(設問)
**A.** 嗅覚障害の課題文のうち、「においは鼻でかぎます。鼻のど」から「まいます。嗅細胞は正常です。」までをすべて、一字も変えずに書き出して返してください。
**B.** 嗅覚障害についての課題文を、最後の文の次から書き継いでください。

(課題文)
------------------------------------------------------------------------

嗅覚障害についてカイロプラクティック的アプローチ

嗅覚障害について

 においは鼻でかぎます。鼻のどこでかぐかというと、鼻の上の方にある嗅細胞(嗅神経細胞)でかぎます。においの分子は鼻の中に伝わり、さらに脳内へ伝わってゆきます。この伝わってゆく経路の中で何かしらの障害によって匂い機能が低下もしくはなくなるのが、嗅覚障害と言われています。 

 感 冒 後 嗅 覚 障 害(postviral olfactory disorder, PVOD)は日常生活であまり耳にしない病名であるが, 世界各国の嗅覚障害の臨床統計で上位に入る嗅覚障害の 重要原因疾患である.本疾患は感冒すなわち上気道の ウィルス感染罹患後に上気道炎症状が消失したあとも嗅 覚障害が持続する状態と定義されている。(1)

嗅覚障害は以下の年齢分布(図1)にあるように40代以降に発症し、50~70代の方で特に女性が罹患している。

嗅覚は系統発生的に古く、多くの動物で高度に発達していますが、視覚などの他の感覚に頼ってきたヒトではあまり発達していません。鼻粘膜の特定の場所に嗅上皮があります。ヒトの嗅上皮は鼻腔内の鼻中隔付近の上部に存在し、5,000万個の嗅神経を含んでいます。このように、嗅上皮は神経系が外界に最も接近している部分です。

嗅覚障害の分類

以下の三つに分類できます。その中でも、現在多くの方が悩んでいるのが、2の嗅神経嗅覚障害です。

  1. 気導性嗅覚障害
    においの分子が嗅細胞に物理的に到達できない。たとえば副鼻腔炎が原因の鼻ポリープ(鼻茸)やアレルギー性鼻炎が原因の鼻づまりや鼻中隔弯曲症が原因でにおいの分子が嗅細胞にとどく前にブロックされてしまいます。嗅細胞は正常です。
  2. 嗅神経性嗅覚障害
    嗅神経自身が傷ついてにおいを感じなくなります。感冒の原因となるウィルス感染で嗅神経が障害されたり、頭部外傷(骨折や強い脳しんとう)で嗅神経が切れてしまったりです。
  3. 中枢性嗅覚障害
    頭部外傷、脳腫瘍、脳梗塞、アルツハイマー病、パーキンソン病などで脳が障害された時です。たとえば、アルツハイマー型認知症では、病気のごく初期に嗅覚障害が現れるため、認知症の早期発見に役立つといわれています。

上記、嗅神経嗅覚障害の中で特に感冒後の嗅覚障害が問題になっております。

感冒後嗅覚障害は,上気道のウィルス感染罹患後に上気道炎症状が消失したあとも嗅覚障害が持続する状 態である.発症は中高年齢の女性に多く,嗅神経上皮および中枢嗅覚伝導路の傷害による神経性嗅覚障害と 考えられている.内視鏡検査,画像検査では異常を認めず,上気道炎罹患後に嗅覚低下を自覚したという病 歴が本疾患の診断の決め手となる.基準嗅力検査では中等症以上が大半で高度低下,脱失例が半分以上を占 める.治療は本邦では亜鉛製剤,漢方製剤,ステロイド点鼻および内服,ビタミン製剤,代謝改善剤などが 使用されている。但し、嗅覚障害の機能回復には長期間(1 年以上)か かることが多いとされている。その中で、嗅覚を刺激する嗅覚トレーニングが回復に有効との報告もある。

------------------------------------------------------------------------

(使用データ)
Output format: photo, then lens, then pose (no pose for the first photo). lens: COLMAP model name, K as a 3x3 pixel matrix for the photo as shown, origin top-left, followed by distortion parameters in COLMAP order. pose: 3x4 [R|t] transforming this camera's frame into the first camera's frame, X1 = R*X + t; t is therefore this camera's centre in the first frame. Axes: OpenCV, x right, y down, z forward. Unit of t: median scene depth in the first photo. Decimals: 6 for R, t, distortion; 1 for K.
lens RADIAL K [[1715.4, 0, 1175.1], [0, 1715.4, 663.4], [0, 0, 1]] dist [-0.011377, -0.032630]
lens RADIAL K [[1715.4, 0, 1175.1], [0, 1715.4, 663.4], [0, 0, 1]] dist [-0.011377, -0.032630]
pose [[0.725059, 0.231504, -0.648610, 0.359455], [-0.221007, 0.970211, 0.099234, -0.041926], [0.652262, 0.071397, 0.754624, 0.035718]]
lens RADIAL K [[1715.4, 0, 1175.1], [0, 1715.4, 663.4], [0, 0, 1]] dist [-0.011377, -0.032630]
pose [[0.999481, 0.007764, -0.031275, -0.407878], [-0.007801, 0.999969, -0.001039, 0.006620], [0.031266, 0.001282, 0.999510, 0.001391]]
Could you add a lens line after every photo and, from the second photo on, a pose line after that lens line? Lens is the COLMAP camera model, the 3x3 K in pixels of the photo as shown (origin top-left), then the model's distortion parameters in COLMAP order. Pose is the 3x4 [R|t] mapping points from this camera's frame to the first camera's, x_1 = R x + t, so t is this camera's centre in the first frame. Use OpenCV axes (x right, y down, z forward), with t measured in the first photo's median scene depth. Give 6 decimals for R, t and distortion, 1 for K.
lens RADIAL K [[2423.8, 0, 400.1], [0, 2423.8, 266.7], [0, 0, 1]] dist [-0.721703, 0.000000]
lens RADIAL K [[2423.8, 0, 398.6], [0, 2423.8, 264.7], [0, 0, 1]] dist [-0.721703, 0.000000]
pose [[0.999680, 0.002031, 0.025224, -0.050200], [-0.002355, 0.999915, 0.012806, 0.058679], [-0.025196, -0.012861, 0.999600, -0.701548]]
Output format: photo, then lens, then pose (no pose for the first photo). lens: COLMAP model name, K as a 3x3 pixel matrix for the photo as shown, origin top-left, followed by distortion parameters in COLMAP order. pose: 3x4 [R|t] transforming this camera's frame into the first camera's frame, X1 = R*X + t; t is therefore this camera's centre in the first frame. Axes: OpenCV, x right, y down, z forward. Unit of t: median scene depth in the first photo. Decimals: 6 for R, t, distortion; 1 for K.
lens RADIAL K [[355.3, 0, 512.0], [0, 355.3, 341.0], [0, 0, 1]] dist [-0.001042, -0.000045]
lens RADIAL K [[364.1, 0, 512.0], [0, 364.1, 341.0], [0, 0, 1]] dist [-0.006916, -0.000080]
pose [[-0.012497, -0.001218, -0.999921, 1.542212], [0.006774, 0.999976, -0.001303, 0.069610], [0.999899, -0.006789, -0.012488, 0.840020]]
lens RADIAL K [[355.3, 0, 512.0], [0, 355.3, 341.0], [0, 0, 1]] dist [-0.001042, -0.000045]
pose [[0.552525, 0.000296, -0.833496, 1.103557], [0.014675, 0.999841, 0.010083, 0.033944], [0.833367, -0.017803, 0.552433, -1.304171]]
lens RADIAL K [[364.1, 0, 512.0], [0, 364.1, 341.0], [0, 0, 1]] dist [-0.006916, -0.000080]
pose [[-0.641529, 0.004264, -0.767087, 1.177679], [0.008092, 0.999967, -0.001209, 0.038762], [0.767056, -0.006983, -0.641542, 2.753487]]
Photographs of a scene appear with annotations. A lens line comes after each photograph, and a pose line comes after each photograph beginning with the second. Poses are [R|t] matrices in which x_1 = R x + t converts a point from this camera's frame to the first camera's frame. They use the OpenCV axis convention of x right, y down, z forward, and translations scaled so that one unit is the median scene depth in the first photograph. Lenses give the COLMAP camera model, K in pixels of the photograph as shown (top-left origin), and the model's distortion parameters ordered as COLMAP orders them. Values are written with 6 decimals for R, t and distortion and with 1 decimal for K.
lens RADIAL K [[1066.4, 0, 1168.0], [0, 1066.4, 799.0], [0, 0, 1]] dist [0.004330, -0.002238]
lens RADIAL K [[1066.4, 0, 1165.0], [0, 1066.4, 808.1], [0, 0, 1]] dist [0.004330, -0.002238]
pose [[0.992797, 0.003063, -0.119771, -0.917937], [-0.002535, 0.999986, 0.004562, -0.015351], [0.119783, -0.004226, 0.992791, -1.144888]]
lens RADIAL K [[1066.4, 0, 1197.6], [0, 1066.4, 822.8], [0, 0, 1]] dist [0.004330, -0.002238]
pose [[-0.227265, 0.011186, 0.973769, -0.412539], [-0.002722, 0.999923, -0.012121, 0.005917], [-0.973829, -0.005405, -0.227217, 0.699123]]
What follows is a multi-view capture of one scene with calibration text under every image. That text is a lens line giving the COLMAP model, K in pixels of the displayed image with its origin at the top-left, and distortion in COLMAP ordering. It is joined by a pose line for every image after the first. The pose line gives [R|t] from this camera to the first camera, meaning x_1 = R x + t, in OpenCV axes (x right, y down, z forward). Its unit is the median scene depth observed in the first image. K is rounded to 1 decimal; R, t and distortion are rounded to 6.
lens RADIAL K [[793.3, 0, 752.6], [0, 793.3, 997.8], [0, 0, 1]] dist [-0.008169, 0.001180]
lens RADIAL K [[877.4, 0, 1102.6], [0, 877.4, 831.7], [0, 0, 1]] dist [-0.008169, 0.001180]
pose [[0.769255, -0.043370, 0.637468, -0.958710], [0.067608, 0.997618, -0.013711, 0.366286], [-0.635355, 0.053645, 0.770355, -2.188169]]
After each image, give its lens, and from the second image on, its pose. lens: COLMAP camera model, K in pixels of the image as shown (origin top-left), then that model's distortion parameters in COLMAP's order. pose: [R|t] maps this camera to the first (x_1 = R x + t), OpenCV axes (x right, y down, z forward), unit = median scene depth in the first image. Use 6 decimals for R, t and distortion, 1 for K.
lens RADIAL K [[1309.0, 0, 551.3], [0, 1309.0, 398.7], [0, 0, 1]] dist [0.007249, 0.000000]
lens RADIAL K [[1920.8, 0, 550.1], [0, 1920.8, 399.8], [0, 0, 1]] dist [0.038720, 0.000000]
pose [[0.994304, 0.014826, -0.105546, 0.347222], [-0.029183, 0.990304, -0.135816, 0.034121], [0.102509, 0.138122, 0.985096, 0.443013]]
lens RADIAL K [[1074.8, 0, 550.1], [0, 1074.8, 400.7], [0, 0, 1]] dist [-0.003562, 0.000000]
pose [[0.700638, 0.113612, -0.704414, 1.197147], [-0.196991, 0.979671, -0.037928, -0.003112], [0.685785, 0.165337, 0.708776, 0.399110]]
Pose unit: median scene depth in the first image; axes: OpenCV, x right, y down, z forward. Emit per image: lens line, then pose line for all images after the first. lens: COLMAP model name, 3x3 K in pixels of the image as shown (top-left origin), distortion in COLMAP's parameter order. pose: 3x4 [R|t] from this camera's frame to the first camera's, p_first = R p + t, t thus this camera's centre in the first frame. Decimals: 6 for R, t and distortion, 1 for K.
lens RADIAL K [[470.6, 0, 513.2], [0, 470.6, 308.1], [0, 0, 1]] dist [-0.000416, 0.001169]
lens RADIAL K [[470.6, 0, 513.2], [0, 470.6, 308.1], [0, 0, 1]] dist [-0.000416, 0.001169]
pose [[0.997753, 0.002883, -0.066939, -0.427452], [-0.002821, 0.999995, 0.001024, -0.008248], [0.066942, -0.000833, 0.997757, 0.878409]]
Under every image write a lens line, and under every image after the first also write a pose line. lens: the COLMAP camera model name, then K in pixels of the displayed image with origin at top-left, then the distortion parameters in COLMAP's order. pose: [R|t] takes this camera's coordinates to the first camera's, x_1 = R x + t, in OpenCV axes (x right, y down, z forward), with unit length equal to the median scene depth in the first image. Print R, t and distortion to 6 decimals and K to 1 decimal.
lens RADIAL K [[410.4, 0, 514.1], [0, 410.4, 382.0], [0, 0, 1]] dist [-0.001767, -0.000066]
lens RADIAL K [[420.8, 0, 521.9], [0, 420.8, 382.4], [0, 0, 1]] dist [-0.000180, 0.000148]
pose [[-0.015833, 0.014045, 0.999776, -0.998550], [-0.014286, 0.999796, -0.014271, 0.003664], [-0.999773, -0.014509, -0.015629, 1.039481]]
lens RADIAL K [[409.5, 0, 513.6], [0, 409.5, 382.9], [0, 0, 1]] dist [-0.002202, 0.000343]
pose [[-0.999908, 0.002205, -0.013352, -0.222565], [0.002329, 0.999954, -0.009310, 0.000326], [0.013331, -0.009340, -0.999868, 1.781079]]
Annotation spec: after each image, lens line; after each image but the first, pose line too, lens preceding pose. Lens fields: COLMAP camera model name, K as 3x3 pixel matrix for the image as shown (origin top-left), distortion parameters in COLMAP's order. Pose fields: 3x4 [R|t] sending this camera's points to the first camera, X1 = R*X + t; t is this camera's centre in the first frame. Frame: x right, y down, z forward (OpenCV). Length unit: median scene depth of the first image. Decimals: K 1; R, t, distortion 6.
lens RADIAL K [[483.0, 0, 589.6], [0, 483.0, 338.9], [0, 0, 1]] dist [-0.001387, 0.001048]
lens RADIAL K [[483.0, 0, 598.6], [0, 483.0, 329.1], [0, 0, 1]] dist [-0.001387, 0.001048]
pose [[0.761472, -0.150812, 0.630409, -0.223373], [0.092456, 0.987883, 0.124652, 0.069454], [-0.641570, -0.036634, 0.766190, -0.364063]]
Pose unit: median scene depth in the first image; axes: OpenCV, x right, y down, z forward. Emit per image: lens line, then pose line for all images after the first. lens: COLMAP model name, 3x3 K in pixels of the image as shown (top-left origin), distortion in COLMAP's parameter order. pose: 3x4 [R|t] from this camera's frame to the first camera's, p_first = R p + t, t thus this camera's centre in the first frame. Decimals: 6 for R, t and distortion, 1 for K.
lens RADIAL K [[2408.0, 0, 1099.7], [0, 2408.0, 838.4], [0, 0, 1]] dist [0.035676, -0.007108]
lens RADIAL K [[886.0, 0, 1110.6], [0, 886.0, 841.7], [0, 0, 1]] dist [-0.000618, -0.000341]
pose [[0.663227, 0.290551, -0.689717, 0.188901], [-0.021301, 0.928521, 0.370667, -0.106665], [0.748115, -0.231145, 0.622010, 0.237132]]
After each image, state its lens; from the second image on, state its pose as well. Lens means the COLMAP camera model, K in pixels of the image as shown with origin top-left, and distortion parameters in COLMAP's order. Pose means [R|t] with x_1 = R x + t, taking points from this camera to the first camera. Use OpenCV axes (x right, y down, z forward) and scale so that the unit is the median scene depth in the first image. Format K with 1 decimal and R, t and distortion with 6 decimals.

------------------------------------------------------------------------

(設問の解答)
**A.**
においは鼻でかぎます。鼻のどこでかぐかというと、鼻の上の方にある嗅細胞(嗅神経細胞)でかぎます。においの分子は鼻の中に伝わり、さらに脳内へ伝わってゆきます。この伝わってゆく経路の中で何かしらの障害によって匂い機能が低下もしくはなくなるのが、嗅覚障害と言われています。 

 感 冒 後 嗅 覚 障 害(postviral olfactory disorder, PVOD)は日常生活であまり耳にしない病名であるが, 世界各国の嗅覚障害の臨床統計で上位に入る嗅覚障害の 重要原因疾患である.本疾患は感冒すなわち上気道の ウィルス感染罹患後に上気道炎症状が消失したあとも嗅 覚障害が持続する状態と定義されている。(1)

嗅覚障害は以下の年齢分布(図1)にあるように40代以降に発症し、50~70代の方で特に女性が罹患している。

嗅覚は系統発生的に古く、多くの動物で高度に発達していますが、視覚などの他の感覚に頼ってきたヒトではあまり発達していません。鼻粘膜の特定の場所に嗅上皮があります。ヒトの嗅上皮は鼻腔内の鼻中隔付近の上部に存在し、5,000万個の嗅神経を含んでいます。このように、嗅上皮は神経系が外界に最も接近している部分です。

嗅覚障害の分類

以下の三つに分類できます。その中でも、現在多くの方が悩んでいるのが、2の嗅神経嗅覚障害です。

  1. 気導性嗅覚障害
    においの分子が嗅細胞に物理的に到達できない。たとえば副鼻腔炎が原因の鼻ポリープ(鼻茸)やアレルギー性鼻炎が原因の鼻づまりや鼻中隔弯曲症が原因でにおいの分子が嗅細胞にとどく前にブロックされてしまいます。嗅細胞は正常です。

**B.**
嗅覚刺激法(Olfactory training) :嗅覚トレーニングについて

嗅覚障害に対して、今後普及が期待されるものとして、嗅覚のリハビリテーション 的な「嗅覚刺激法(Olfactory training) 」があります。 匂いが全くしなくてもいろいろな種類のにおいを実際にかぎながら、以前に覚えて いるにおいを頭の中でイメージして思い出すようにしていくことで、においの感覚を 戻すようにします。

* ドイツの研究グループの報告(2)によると、神経性及び外傷性嗅覚障害の方に対して、 バラ、ユーカリ、レモン、クローブといった4種類のにおい物質を1日2回かぐことで 嗅覚が優位に改善したという報告があります 。その他にも嗅覚トレーニングの効果については研究報告(3)があります。

 

嗅覚トレーニングと頭蓋骨調整による相乗効果について

この嗅覚トレーニングにプラスして、頭蓋骨調整(カイロプラクティック)によって、鼻骨や蝶形骨などに刺激を加えることによって、嗅覚の回復を実感される方がおります。まだサンプル数は少なく、その嗅覚の持続性には疑問が付きますが、施術直後に嗅覚が改善することがあり今後母数を増やして行きたいと考えております。

 

文責:KIZUカイロプラクティック 院長 木津直昭

参考文献:

1)J. Japan Association on Odor Environment Vol. 45 No. 4 2014 『感冒後嗅覚障害:近藤健二氏』

2) Hummel T, Rissom K, Reden J, Hähner A, Weidenbecher M, Hüttenbrink KB. Effects of olfactory training in patients with olfactory loss. Laryngoscope. 2009 Mar;119(3):496-9. doi: 10.1002/lary.20101. PMID: 19235739.

3) Konstantinidis I, Tsakiropoulou E, Bekiaridou P, Kazantzidou C, Constantinidis J. Use of olfactory training in post-traumatic and postinfectious olfactory dysfunction. Laryngoscope. 2013 Dec;123(12):E85-90. doi: 10.1002/lary.24390. Epub 2013 Oct 4. PMID: 24114690.